As the squatters were supplied with electricity by Tenaga Nasional Bhd (‘TNB’), Bukit Lenang had on two occasions (once during the trial against the squatters in 2002 and once after obtaining a judgement against the squatters in the High Court in 2004) demanded TNB to cease supplying electricity to the squatters.
TNB ignored Bukit Lenang’s demand, stating that it is within their rights to do so and they were merely doing what they are suppose to do i.e. supplying electricity to individuals/ household occupying a land as prescribed under the Electricity Supply Act (‘the Act’) [Specifically, section 24(1) and 24(5) of the Electricity Supply Act 1990].

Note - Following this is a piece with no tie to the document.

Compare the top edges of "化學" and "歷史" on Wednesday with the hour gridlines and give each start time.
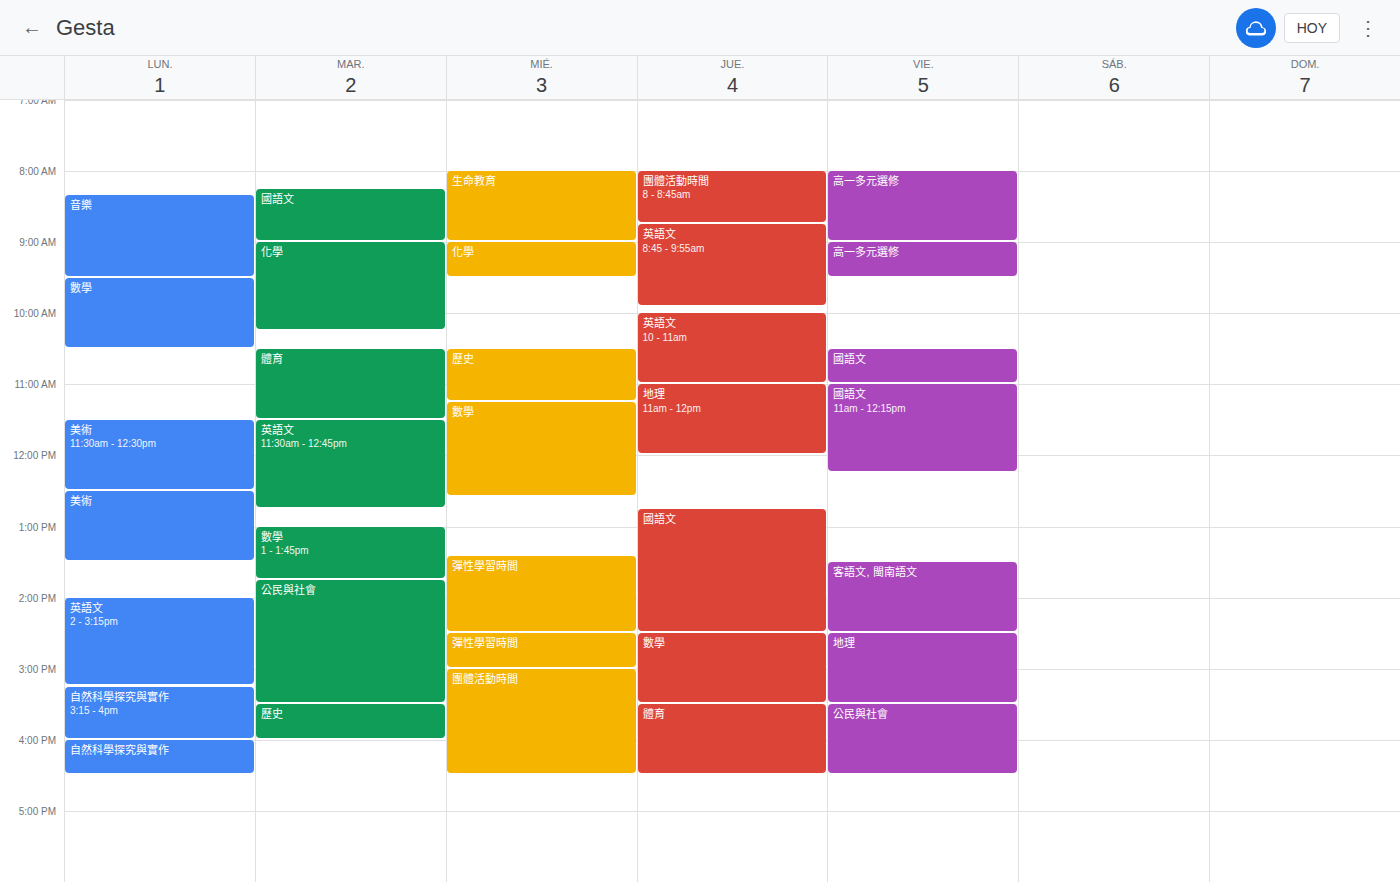
"化學": 09:00, exactly on the 09:00 line. "歷史": 10:30, halfway between the 10:00 and 11:00 lines.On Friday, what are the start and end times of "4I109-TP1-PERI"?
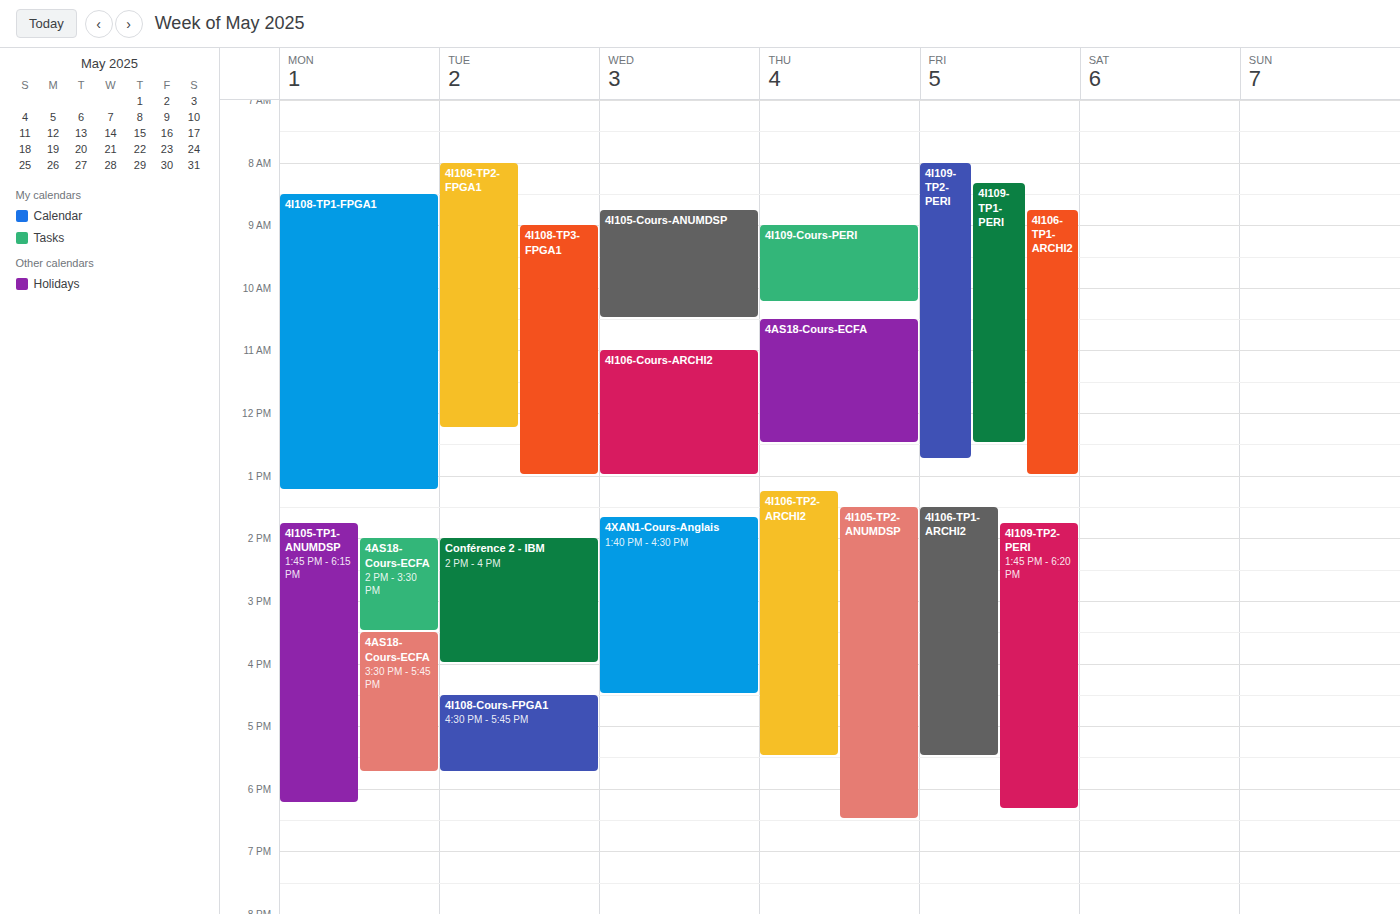
8:20 AM to 12:30 PM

More legal actions ensued. This time, Bukit Lenang sued TNB for trespassing onto their land to supply electricity to the squatters.
The court’s stance
The High Court, Court of Appeal and Federal Court sided with Bukit Lenang, stating that TNB had no obligation to supply the squatters with electricity considering that they had clearly trespassed onto the Bukit Lenang’s land (by virtue of them supplying the squatters with electricity).
What does the court say?
While the Act was created to ensure that everyone is able to enjoy electricity within their respective households, this does not mean that TNB should just supply it to anyone and everyone. In this regard:-
If that is the correct interpretation of the Act, it would effectively encourage any Tom, Dick and Harry to trespass into another's land and illegally set up an abode there. TNB then would have no choice but to provide electricity to them. And by the same breath, TNB would have to trespass onto the owner’s land without their consent to supply electricity to a wrong doer;
It would also mean that the fundamental rights of the owner to enjoy the use of his property without interference, as guaranteed under the Federal Constitution, would have been eroded by the Act itself. Until and unless a legislation makes it very clear that the fundamental rights of an individual are being taken away by a specific legislation, such an idea cannot stand and any such interpretation must be interpreted in tandem with the individual rights guaranteed under the Article 13 Federal Constitution; and
TNB is bound by the law- Albeit merely carrying out their duties as a utilities provider, they nevertheless are still subject to any existing laws in performance thereof.
As the Court puts it:
“It is no defence to a claim in tort to say that the act was carried out in the public interest.”
While it might sound honourable (and to ensure that individual rights are protected and that no one exploits the law for their own gain to the detriment of others), TNB cannot do so (i.e. supplying electricity to everyone) without observing the rights of the individual to the land/ without due regards to the law.